▶ WORK REQUEST A
In the calculus question below, rewrite the paragraph beginning "I previously wrote a post" more briefly. Keep its main facts.
TEXT SHOWN below:
Question about step used in solution manual for Problem 8b in Chapter 9 of Spivak's Calculus Problem 8b in Chapter 9 of Spivak's Calculus reads as follows:

Prove that if $g(x)=f(cx)$, then $g'(c)=c \cdot f'(cx)$.

Spivak's first part of the solution is written as:
$$\begin{align}g'(x)&=\displaystyle \lim_{h\to 0}\frac{g(x+h)-g(x)}{h}=\displaystyle \lim_{h\to 0}\frac{f(cx+ch)-f(cx)}{h} \\
&= \displaystyle \lim_{h\to 0}\frac{c[f(cx+ch)-f(cx)]}{ch}\color{red}{=} \displaystyle \lim_{k\to 0}\frac{c[f(cx+k)-f(cx)]}{k}\end{align}$$
My question is about the variable substitution that takes place with $k=ch$.

I previously wrote a post (found here: Question about my proof of: $\displaystyle \lim_{h \to 0}f(ch)=\displaystyle \lim_{ch \to 0}f(ch)$ for $c\neq 0$) that I hoped would clear up some of my confusion. The answer for this post alluded to the implicit usage of the following Theorem:

If we have $$\lim\limits_{x \to x_0} f(x) = \ell$$ for some $\ell \in \mathbb R$ (i.e. exists), and if $\varphi$ is a function such that $$\lim\limits_{t \to t_0} \varphi(t) = x_0$$ for some $t_0 \in \mathbb{R} \cup \{\pm \infty\}$, and $\varphi(t) \ne x_0 $ when $t$ is in some deleted nbhd of $t_0$, then $$\lim\limits_{t\to t_0} f(\varphi(t)) = \ell$$ that is $$\lim\limits_{x \to x_0} f(x) = \lim\limits_{t\to t_0} f(\varphi(t))$$

Although learning this theorem was valuable in and of itself, I am not sure I grasp how Spivak is employing it.
Firstly, I am unsure if it is correct to rewrite $\displaystyle \lim_{h\to 0}\frac{c[f(cx+ch)-f(cx)]}{ch}$ as $\displaystyle \lim_{h\to 0}F(c \cdot h)$. After playing around with several examples, I do not think such a conversion is acceptable (at least not in the context of applying the Theorem). If we were to go forward with this conversion, then that means if I could find an acceptable function of $k$...$\varphi (k)$...I should be able to claim:
$$\lim\limits_{h \to 0} f(c \cdot h) = \lim\limits_{k\to k_0} f(c \cdot\varphi(k))$$, but this does not feel right.
End of TEXT SHOWN.
▶ WORK REQUEST B
Give the rows as a JSON list of strings, with one string per line and blank lines left out. Start at the first row and end at the line containing "Zitat von Pesti".
DATA LISTING below:
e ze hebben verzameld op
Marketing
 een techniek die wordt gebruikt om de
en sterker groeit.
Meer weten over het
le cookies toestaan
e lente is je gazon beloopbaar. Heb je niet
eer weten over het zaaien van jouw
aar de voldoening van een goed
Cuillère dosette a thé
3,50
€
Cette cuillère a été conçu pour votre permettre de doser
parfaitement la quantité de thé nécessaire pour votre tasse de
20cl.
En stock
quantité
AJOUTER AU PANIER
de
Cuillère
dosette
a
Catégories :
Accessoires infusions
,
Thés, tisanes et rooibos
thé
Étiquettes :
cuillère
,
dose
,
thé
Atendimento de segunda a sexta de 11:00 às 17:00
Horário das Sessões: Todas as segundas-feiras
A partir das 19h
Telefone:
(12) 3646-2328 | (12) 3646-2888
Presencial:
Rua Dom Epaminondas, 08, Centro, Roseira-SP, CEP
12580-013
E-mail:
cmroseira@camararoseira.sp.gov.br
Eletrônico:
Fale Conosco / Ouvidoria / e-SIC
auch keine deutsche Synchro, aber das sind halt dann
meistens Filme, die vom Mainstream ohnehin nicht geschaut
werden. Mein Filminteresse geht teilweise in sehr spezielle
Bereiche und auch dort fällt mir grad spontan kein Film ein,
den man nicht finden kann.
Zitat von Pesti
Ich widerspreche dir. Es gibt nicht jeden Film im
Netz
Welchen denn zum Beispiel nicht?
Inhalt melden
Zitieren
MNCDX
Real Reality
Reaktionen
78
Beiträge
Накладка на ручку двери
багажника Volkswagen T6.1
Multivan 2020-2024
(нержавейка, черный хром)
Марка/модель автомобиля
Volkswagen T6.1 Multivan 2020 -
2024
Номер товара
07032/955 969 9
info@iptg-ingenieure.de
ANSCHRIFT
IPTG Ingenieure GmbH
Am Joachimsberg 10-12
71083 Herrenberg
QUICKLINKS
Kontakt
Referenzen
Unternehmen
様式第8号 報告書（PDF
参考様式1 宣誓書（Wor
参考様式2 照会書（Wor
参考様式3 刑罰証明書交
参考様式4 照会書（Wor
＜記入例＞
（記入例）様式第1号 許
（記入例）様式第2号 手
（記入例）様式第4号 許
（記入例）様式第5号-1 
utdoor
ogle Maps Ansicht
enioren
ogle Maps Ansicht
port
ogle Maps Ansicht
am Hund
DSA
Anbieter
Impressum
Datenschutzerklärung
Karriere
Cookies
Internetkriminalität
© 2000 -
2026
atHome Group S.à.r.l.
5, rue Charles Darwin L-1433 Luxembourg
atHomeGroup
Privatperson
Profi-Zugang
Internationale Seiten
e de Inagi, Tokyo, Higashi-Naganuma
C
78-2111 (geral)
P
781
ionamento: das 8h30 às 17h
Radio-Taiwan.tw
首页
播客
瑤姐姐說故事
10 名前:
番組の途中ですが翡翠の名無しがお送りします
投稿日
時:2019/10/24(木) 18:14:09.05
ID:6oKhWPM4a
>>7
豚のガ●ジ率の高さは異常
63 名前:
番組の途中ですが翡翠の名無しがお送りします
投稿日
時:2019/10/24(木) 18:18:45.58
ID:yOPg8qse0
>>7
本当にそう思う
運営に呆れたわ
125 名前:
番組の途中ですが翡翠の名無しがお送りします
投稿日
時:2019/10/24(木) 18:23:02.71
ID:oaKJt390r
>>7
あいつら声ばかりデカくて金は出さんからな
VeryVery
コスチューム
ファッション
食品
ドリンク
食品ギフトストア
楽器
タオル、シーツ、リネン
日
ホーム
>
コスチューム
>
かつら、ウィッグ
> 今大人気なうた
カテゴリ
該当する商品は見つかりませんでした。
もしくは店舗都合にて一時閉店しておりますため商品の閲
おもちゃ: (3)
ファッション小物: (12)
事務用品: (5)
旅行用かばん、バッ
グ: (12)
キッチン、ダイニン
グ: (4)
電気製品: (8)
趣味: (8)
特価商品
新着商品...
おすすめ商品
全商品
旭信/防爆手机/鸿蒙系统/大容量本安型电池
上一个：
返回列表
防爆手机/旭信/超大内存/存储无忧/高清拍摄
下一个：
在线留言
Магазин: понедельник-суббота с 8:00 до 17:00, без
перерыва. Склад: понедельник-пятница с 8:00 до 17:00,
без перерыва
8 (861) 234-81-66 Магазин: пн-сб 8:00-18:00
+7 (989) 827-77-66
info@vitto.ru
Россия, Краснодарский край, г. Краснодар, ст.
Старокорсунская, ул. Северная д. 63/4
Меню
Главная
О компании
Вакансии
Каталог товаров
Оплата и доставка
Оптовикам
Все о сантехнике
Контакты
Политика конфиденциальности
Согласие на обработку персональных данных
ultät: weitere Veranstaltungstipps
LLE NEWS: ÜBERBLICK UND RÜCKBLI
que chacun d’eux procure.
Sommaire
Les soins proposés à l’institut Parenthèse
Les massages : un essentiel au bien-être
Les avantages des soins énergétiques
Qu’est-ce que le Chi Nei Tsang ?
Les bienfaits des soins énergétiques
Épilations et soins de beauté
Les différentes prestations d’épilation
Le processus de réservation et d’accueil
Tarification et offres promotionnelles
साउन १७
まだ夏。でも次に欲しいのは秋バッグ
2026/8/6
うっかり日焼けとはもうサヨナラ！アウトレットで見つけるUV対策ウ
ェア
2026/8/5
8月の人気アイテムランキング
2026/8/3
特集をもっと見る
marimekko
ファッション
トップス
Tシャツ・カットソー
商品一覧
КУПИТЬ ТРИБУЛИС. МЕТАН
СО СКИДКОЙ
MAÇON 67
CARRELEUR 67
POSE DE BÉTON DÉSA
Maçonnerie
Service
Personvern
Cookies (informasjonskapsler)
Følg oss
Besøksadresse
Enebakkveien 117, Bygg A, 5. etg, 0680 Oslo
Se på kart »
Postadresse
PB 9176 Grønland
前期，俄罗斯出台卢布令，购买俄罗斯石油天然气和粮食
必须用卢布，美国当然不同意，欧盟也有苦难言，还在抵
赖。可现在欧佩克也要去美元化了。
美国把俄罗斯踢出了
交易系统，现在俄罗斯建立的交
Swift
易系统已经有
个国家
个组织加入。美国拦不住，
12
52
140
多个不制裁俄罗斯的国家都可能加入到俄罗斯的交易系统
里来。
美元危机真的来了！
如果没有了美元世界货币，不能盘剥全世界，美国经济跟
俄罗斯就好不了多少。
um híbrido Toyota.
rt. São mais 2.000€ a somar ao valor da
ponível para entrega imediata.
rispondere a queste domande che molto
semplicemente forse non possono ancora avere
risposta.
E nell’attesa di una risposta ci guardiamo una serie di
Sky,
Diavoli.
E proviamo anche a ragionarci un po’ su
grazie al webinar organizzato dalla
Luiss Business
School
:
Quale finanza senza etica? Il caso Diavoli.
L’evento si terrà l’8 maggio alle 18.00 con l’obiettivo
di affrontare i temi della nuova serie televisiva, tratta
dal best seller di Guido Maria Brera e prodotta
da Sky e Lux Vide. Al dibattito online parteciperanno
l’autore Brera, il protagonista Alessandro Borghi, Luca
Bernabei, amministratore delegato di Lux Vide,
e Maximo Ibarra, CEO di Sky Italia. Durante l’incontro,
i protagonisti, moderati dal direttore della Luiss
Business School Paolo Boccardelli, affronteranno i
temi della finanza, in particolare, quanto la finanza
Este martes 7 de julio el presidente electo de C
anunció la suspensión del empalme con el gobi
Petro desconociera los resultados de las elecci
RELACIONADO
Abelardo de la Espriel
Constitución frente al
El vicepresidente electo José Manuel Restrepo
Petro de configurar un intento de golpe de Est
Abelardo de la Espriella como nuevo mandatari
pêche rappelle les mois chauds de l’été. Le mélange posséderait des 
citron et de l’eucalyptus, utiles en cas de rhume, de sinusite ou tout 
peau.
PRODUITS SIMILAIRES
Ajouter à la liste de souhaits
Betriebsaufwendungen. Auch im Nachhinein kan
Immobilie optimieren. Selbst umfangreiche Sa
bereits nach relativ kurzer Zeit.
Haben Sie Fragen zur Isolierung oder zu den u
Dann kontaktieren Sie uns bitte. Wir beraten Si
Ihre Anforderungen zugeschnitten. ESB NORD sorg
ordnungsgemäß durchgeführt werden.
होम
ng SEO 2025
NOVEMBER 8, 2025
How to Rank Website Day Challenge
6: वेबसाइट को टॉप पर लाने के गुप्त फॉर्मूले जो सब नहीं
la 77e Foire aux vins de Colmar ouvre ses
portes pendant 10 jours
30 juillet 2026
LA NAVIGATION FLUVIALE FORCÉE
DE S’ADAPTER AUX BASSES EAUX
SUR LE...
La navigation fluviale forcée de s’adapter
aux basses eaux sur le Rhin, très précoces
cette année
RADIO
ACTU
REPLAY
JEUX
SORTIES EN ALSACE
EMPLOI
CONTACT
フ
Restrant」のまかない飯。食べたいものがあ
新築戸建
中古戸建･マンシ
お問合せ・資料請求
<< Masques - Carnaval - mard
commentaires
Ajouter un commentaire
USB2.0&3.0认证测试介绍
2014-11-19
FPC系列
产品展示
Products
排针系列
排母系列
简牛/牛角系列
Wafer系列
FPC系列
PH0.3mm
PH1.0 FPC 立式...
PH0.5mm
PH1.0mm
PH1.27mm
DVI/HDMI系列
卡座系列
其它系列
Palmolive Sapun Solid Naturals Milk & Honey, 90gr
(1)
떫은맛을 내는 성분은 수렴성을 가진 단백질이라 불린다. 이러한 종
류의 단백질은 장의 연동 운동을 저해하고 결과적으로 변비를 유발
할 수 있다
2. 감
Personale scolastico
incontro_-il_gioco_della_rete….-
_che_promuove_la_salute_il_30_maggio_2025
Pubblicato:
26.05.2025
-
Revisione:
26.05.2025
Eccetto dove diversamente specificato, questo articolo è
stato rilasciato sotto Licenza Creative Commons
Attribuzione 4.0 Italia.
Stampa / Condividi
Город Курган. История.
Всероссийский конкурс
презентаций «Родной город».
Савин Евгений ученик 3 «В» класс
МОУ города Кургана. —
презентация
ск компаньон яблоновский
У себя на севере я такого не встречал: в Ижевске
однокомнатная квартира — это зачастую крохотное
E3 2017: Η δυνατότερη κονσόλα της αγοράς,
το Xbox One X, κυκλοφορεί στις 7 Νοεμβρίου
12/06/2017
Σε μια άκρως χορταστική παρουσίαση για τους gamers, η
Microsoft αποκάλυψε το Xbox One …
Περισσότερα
End of DATA LISTING.
▶ WRITTEN ANSWER A
An earlier post on proving $\displaystyle \lim_{h \to 0}f(ch)=\displaystyle \lim_{ch \to 0}f(ch)$ for $c\neq 0$ was meant to clear up some confusion. Its answer pointed to the implicit use of the following Theorem:

▶ WRITTEN ANSWER B
[
  "e ze hebben verzameld op",
  "Marketing",
  " een techniek die wordt gebruikt om de",
  "en sterker groeit.",
  "Meer weten over het",
  "le cookies toestaan",
  "e lente is je gazon beloopbaar. Heb je niet",
  "eer weten over het zaaien van jouw",
  "aar de voldoening van een goed",
  "Cuillère dosette a thé",
  "3,50",
  "€",
  "Cette cuillère a été conçu pour votre permettre de doser",
  "parfaitement la quantité de thé nécessaire pour votre tasse de",
  "20cl.",
  "En stock",
  "quantité",
  "AJOUTER AU PANIER",
  "de",
  "Cuillère",
  "dosette",
  "a",
  "Catégories :",
  "Accessoires infusions",
  ",",
  "Thés, tisanes et rooibos",
  "thé",
  "Étiquettes :",
  "cuillère",
  ",",
  "dose",
  ",",
  "thé",
  "Atendimento de segunda a sexta de 11:00 às 17:00",
  "Horário das Sessões: Todas as segundas-feiras",
  "A partir das 19h",
  "Telefone:",
  "(12) 3646-2328 | (12) 3646-2888",
  "Presencial:",
  "Rua Dom Epaminondas, 08, Centro, Roseira-SP, CEP",
  "12580-013",
  "E-mail:",
  "cmroseira@camararoseira.sp.gov.br",
  "Eletrônico:",
  "Fale Conosco / Ouvidoria / e-SIC",
  "auch keine deutsche Synchro, aber das sind halt dann",
  "meistens Filme, die vom Mainstream ohnehin nicht geschaut",
  "werden. Mein Filminteresse geht teilweise in sehr spezielle",
  "Bereiche und auch dort fällt mir grad spontan kein Film ein,",
  "den man nicht finden kann.",
  "Zitat von Pesti"
]